Given data:

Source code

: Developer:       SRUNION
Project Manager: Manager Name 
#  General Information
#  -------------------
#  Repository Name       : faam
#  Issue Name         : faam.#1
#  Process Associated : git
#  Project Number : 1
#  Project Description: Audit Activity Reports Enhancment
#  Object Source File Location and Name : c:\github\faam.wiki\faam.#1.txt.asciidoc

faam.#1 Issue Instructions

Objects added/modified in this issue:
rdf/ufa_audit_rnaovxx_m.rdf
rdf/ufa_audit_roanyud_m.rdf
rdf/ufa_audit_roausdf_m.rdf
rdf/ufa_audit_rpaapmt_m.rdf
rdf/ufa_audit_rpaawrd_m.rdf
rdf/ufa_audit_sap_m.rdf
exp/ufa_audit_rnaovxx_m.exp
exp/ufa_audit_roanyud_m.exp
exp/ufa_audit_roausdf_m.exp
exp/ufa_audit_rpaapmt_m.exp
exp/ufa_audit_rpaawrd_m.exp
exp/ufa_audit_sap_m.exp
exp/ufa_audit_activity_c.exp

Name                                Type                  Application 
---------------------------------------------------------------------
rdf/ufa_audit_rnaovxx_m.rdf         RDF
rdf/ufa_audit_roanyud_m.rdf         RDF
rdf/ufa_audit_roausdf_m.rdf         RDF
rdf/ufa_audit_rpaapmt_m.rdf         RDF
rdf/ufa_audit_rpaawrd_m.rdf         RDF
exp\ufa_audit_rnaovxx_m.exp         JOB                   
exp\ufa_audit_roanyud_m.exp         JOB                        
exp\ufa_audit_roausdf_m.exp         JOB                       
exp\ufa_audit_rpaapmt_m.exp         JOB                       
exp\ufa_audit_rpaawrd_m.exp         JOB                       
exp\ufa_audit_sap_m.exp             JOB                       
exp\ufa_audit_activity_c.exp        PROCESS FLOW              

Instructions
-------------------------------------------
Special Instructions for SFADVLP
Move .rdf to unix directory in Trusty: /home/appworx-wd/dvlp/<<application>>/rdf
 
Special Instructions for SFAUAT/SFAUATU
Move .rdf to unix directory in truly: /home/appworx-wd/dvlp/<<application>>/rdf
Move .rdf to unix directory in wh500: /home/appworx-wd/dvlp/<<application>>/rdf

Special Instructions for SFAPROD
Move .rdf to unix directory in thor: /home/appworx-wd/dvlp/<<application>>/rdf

Job: Copy each line of the entries in which the string "home" is found.

Response area:
Move .rdf to unix directory in Trusty: /home/appworx-wd/dvlp/<<application>>/rdf
Move .rdf to unix directory in truly: /home/appworx-wd/dvlp/<<application>>/rdf
Move .rdf to unix directory in wh500: /home/appworx-wd/dvlp/<<application>>/rdf
Move .rdf to unix directory in thor: /home/appworx-wd/dvlp/<<application>>/rdf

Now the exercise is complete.